Problem requirements:
Please retype the listing below exactly as it stands, skipping any pictures.

Supplied data:
---

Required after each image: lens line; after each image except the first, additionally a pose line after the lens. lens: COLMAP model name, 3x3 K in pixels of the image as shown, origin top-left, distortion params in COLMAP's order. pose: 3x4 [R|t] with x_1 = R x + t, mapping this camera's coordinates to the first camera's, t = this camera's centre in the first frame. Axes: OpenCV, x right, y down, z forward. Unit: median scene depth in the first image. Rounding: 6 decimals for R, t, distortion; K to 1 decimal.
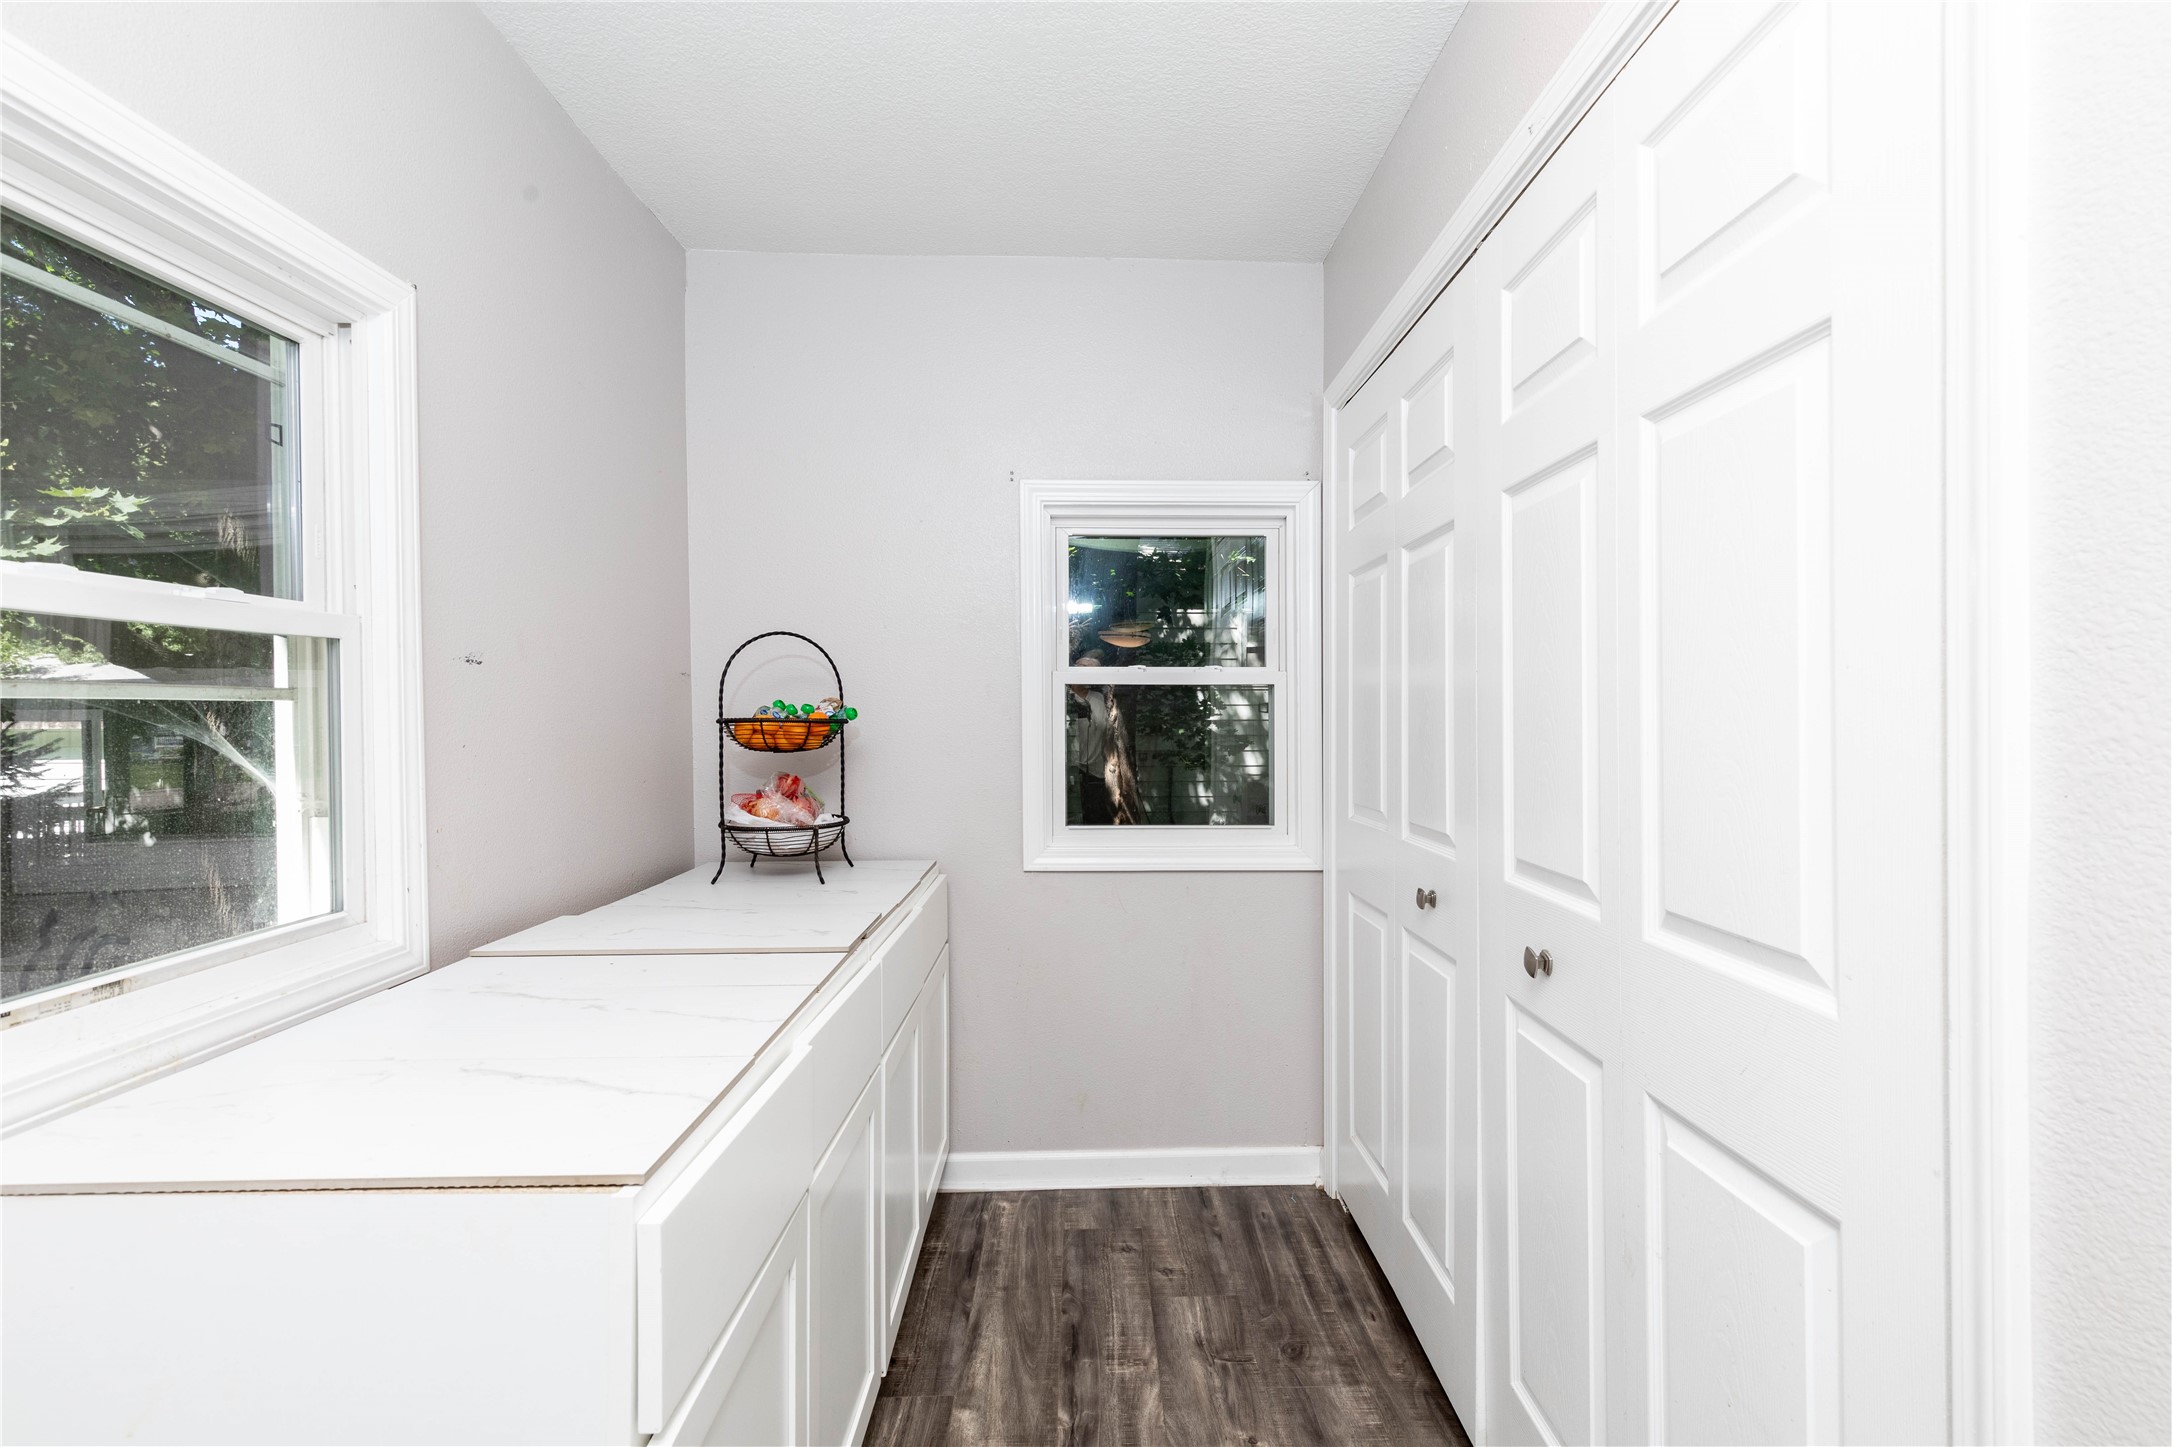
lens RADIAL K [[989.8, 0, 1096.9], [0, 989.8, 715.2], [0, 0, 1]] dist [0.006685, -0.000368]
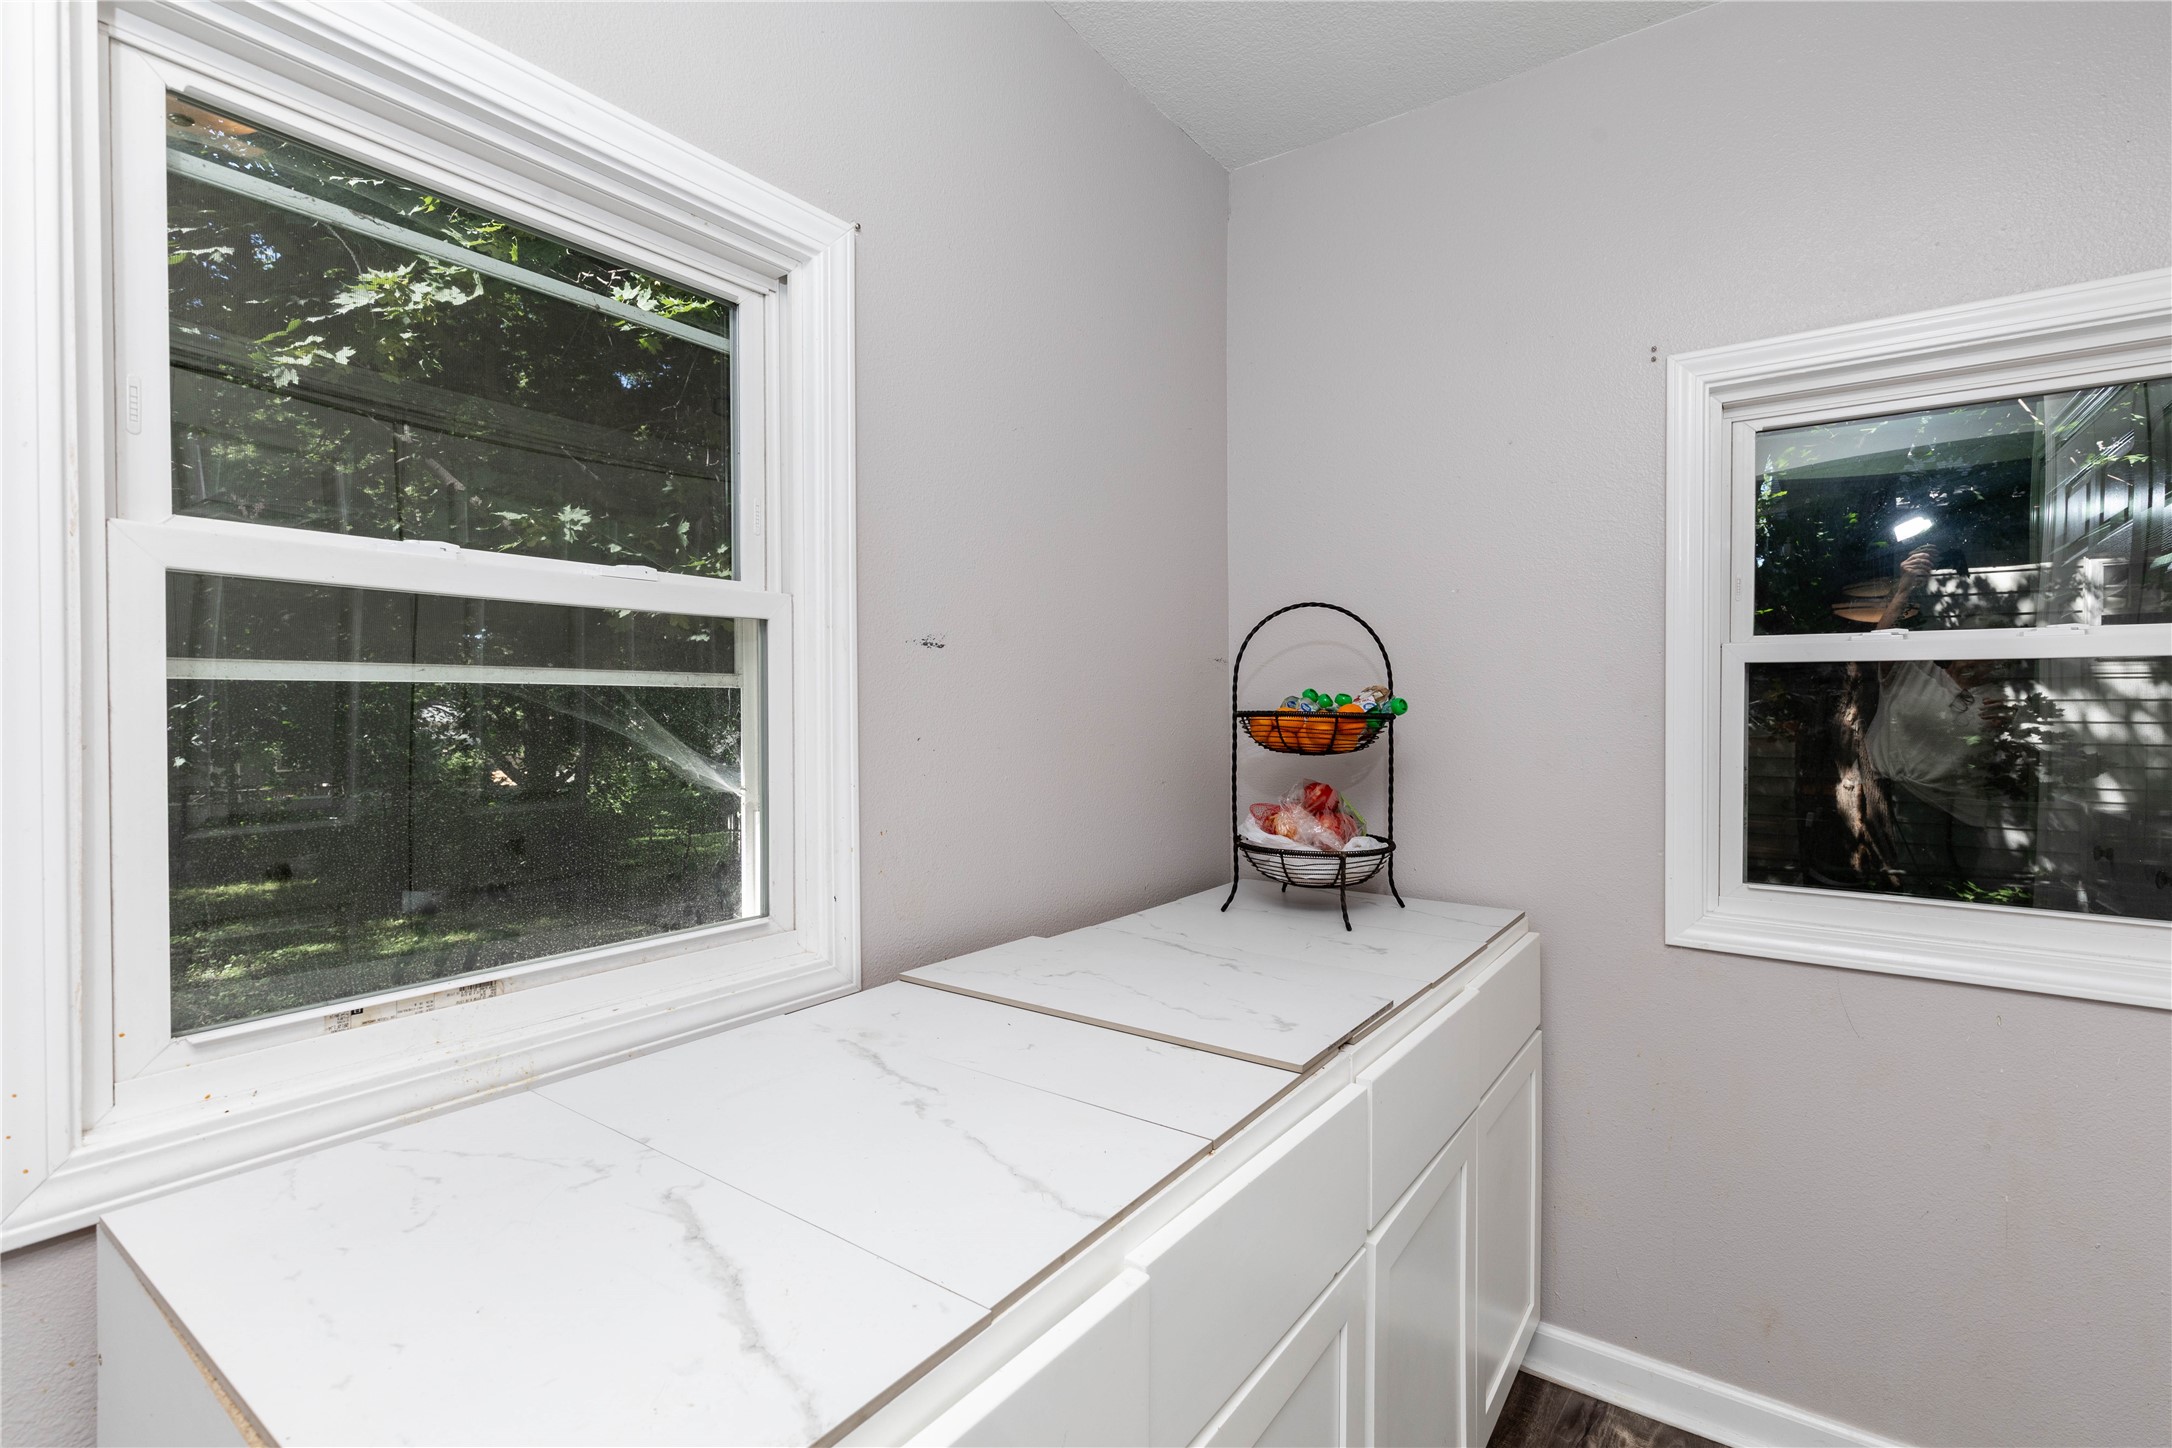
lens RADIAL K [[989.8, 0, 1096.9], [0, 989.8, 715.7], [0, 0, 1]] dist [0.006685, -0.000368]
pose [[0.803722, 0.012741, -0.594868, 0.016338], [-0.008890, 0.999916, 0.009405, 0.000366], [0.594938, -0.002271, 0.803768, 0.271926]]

---

Response below:
Required after each image: lens line; after each image except the first, additionally a pose line after the lens. lens: COLMAP model name, 3x3 K in pixels of the image as shown, origin top-left, distortion params in COLMAP's order. pose: 3x4 [R|t] with x_1 = R x + t, mapping this camera's coordinates to the first camera's, t = this camera's centre in the first frame. Axes: OpenCV, x right, y down, z forward. Unit: median scene depth in the first image. Rounding: 6 decimals for R, t, distortion; K to 1 decimal.
lens RADIAL K [[989.8, 0, 1096.9], [0, 989.8, 715.2], [0, 0, 1]] dist [0.006685, -0.000368]
lens RADIAL K [[989.8, 0, 1096.9], [0, 989.8, 715.7], [0, 0, 1]] dist [0.006685, -0.000368]
pose [[0.803722, 0.012741, -0.594868, 0.016338], [-0.008890, 0.999916, 0.009405, 0.000366], [0.594938, -0.002271, 0.803768, 0.271926]]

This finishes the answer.